Redditors slammed the tradition and sided with the OP as NTA (Not the A**hole) for her constant inquiry.
"NTA. This is a dumb tradition. It's just a sexist control thing, and you are right for calling them out."
"How is your husband handling this, though? He would also be TA if he's fine with this. He should be the one calling out his family with you." – Dizzy_Business
Redditors pointed out that the husband is just as complicit with his participation.
"If he's eating with the men before you eat, he's a part of it." – bluebell435
"I'll bet he's eating when the men eat, so yeah, he's a part of it." – Gagirl4604
"Yeah, he presumable benefits from it and takes part in it, therefore by refusing to speak or act against the tradition, his silence is a support of it." – MissAylaRegexQueen
"There are several things he could do."
"Make you a plate when he makes his."
"Wait to eat with you."
"Support your questions."
"Agree not to go anymore." – AlmaReville
These guys would break from tradition if they were from the same culture.
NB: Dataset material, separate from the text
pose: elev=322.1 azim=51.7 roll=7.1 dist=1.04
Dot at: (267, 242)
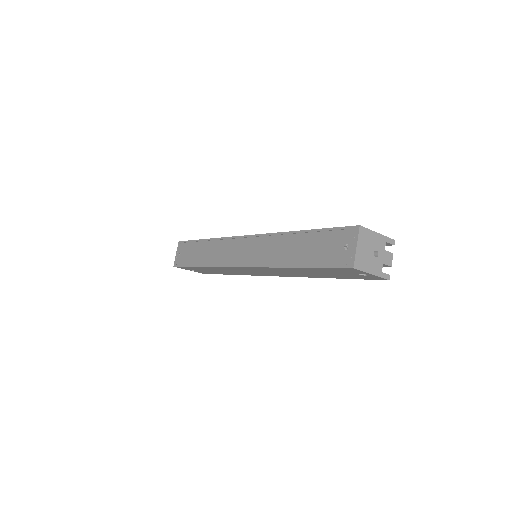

"I think I would wait and eat with the women personally. I can't absolutely say this of course, I don't know all the circumstances, but I'd rather eat with my wife than a bunch of sexists." – boogswald
"I would insist that my wife join me at the table to eat the food she helped prepare, or no longer attend gatherings that treat women like slaves who get the scraps once the masters have had their pick and fill." – Seeker131313
This Redditor is convinced the OP's confrontation did not go unnoticed by the women in the family.
"I know it's hard because a lot of people gave you sh*t."
"However it sounds like there are quite a few women there? There is NO doubt in my mind that even just one woman felt validated by you, who has been too scared to say something herself."
"The good you did may be invisible but I bet you helped at least 1 woman there by trying to stick up for them. Self esteem sounds like it's probably in short supply in that household... sometimes girls raised in an environment like this want to speak out but do not have the confidence or the support to do so."
"You helped someone. I swear you did."
"Also I can't imagine your husband going to eat without you and first. That's despicable. The problem lies primarily with him. I really doubt he's not affected in other ways by being raised in a sexist household." – the_shiny_guru
The husband should follow this admirable man's example.
"My father grew up in the deep south, and similar traditions were in place there. He tried to keep my mother away from that side of things as much as possible, but eventually Thanksgiving happened and they had to go."
"They tried to make my mom sit outside and wait to eat with the other women. My dad fixed a big plate, went outside himself and ate with her. He got a ton of flak for it."
"Super proud of that man." – TheBaz11
The OP was encouraged to be more aggressive.
"Stop going orrrrrrr because I'm a little sh*t, I'd be right up there along side the men because godd*mn If I cooked I get to eat it. Try to stop me." – Come-on-nowww
"I would just not cook and eat with the men. Then go 'I thought those who cook had to wait, so I fixed my issue. No cooking or waiting for me.'" – Gwennie333
If the husband is clearly aware of his wife's uneasiness and cares about her, it's time to dispense with the antiquated customs.